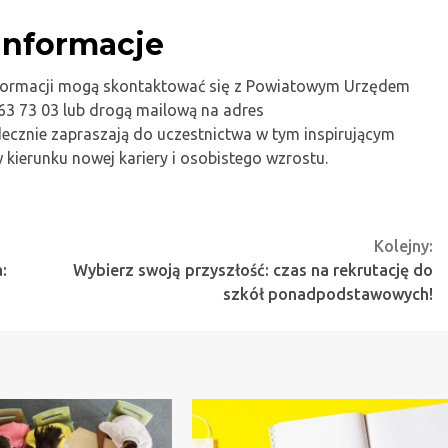
informacje
formacji mogą skontaktować się z Powiatowym Urzędem
3 73 03 lub drogą mailową na adres
decznie zapraszają do uczestnictwa w tym inspirującym
kierunku nowej kariery i osobistego wzrostu.
Kolejny:
:
Wybierz swoją przyszłość: czas na rekrutację do
szkół ponadpodstawowych!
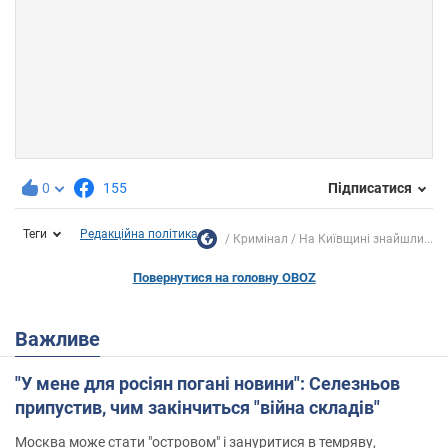
0
155
Підписатися
Теги
Редакційна політика
Кримінал
На Київщині знайшли...
Повернутися на головну OBOZ
Важливе
"У мене для росіян погані новини": Селезньов
припустив, чим закінчиться "війна складів"
Москва може стати "островом" і зануритися в темряву,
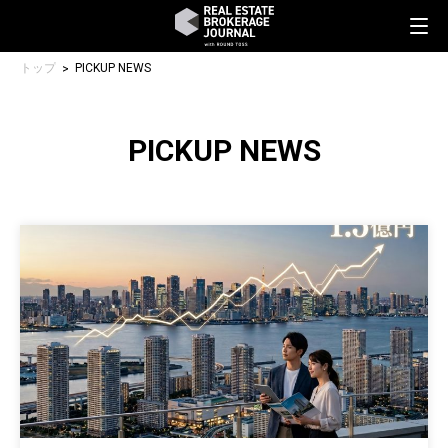
トップ
PICKUP NEWS
PICKUP NEWS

» **Aim of the task**
Write out the text lines of all the entries above again, substituting "LATEST NEWS" for every "PICKUP NEWS" and changing nothing else. Leave the pictures out.

» **Output below**
informacje
formacji mogą skontaktować się z Powiatowym Urzędem
3 73 03 lub drogą mailową na adres
decznie zapraszają do uczestnictwa w tym inspirującym
kierunku nowej kariery i osobistego wzrostu.
Kolejny:
:
Wybierz swoją przyszłość: czas na rekrutację do
szkół ponadpodstawowych!
0
155
Підписатися
Теги
Редакційна політика
Кримінал
На Київщині знайшли...
Повернутися на головну OBOZ
Важливе
"У мене для росіян погані новини": Селезньов
припустив, чим закінчиться "війна складів"
Москва може стати "островом" і зануритися в темряву,
トップ
LATEST NEWS
LATEST NEWS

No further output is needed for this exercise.